Leeds City Council has announced that its clean air charging zone (CAZ) is scheduled to go live on 28 September this year.
It follows the precedent set by London in catching number plates of vehicles in the central zone of the city on cameras and checking against a database to identify those which fail to meet minimum emissions standards, then imposing charges – although the council has not yet announced the details.
It has signed a deal with Siemens for the monitoring technology.
The move follows the recent announcement that the online vehicle checker service that supports the initiative has gone live. This has been developed by the Department for Transport (DfT) to help vehicle owners discover if they will be subject to the charges.
Councillor James Lews, executive member of the council with responsibility for air quality, said: "We're already seeing improvements to our city's air quality thanks to the thousands of drivers that have already switched to less-polluting vehicles. As more businesses switch to cleaner vehicles to avoid charges we will no doubt continue to deliver even more improvements.
"With six months before the zone takes effect, it is now time for businesses to prepare. I would strongly encourage those who may be affected to check their vehicle and find out more about the financial support and exemptions available by visiting our website."

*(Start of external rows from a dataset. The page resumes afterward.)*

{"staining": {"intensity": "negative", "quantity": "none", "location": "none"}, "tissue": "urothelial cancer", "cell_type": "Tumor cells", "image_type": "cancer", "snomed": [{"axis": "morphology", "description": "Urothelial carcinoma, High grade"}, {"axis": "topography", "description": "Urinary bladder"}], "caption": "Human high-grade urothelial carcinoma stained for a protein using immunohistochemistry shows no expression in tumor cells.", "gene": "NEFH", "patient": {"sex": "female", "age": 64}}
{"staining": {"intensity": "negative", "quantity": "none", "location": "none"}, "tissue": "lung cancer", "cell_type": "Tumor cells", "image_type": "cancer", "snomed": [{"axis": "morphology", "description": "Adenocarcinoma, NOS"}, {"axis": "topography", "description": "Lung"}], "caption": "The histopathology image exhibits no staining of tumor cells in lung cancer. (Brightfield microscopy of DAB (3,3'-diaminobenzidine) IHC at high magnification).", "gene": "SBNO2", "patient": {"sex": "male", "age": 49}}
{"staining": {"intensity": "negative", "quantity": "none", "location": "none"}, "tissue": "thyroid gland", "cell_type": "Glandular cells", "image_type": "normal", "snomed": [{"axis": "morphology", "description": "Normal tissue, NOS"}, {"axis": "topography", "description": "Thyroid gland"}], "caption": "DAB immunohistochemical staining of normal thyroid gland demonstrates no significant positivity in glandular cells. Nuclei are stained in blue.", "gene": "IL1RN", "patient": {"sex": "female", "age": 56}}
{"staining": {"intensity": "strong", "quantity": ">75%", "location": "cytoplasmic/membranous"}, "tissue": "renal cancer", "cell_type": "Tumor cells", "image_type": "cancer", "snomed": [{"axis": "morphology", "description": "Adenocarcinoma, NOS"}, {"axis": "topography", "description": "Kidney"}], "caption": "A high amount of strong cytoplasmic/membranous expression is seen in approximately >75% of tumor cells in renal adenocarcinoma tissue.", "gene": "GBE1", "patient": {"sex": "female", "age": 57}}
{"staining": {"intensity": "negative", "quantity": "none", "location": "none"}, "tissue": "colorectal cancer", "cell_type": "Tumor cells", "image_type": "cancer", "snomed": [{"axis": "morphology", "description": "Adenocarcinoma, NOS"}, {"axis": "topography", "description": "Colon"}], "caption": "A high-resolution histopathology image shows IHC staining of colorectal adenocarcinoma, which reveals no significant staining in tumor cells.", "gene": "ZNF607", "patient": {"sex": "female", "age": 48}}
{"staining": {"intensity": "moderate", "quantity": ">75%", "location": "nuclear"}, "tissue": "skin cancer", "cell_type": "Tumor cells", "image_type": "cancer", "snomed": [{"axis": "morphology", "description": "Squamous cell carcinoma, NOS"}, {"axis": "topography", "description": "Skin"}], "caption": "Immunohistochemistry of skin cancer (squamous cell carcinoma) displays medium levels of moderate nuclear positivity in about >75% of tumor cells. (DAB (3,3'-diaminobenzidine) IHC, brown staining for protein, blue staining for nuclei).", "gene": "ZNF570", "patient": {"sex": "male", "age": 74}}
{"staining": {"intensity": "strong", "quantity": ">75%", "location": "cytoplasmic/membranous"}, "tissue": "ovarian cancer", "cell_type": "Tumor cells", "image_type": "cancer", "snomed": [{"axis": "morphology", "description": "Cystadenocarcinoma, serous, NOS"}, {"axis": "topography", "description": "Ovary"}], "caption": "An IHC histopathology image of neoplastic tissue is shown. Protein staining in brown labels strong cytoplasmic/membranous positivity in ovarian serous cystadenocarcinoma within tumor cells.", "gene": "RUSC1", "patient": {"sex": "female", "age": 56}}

The council added that ahead of the zone's introduction, the council is supporting affected vehicle owners and operators to transition to lower emissions vehicles that won't be charged. More than £5.4 million in financial support has so far been awarded to help local businesses switch to cleaner vehicles and an additional £3.1 million has been provisionally approved.
Birmingham is also in line to impose a clean air scheme following the DfT’s development of the vehicle checker.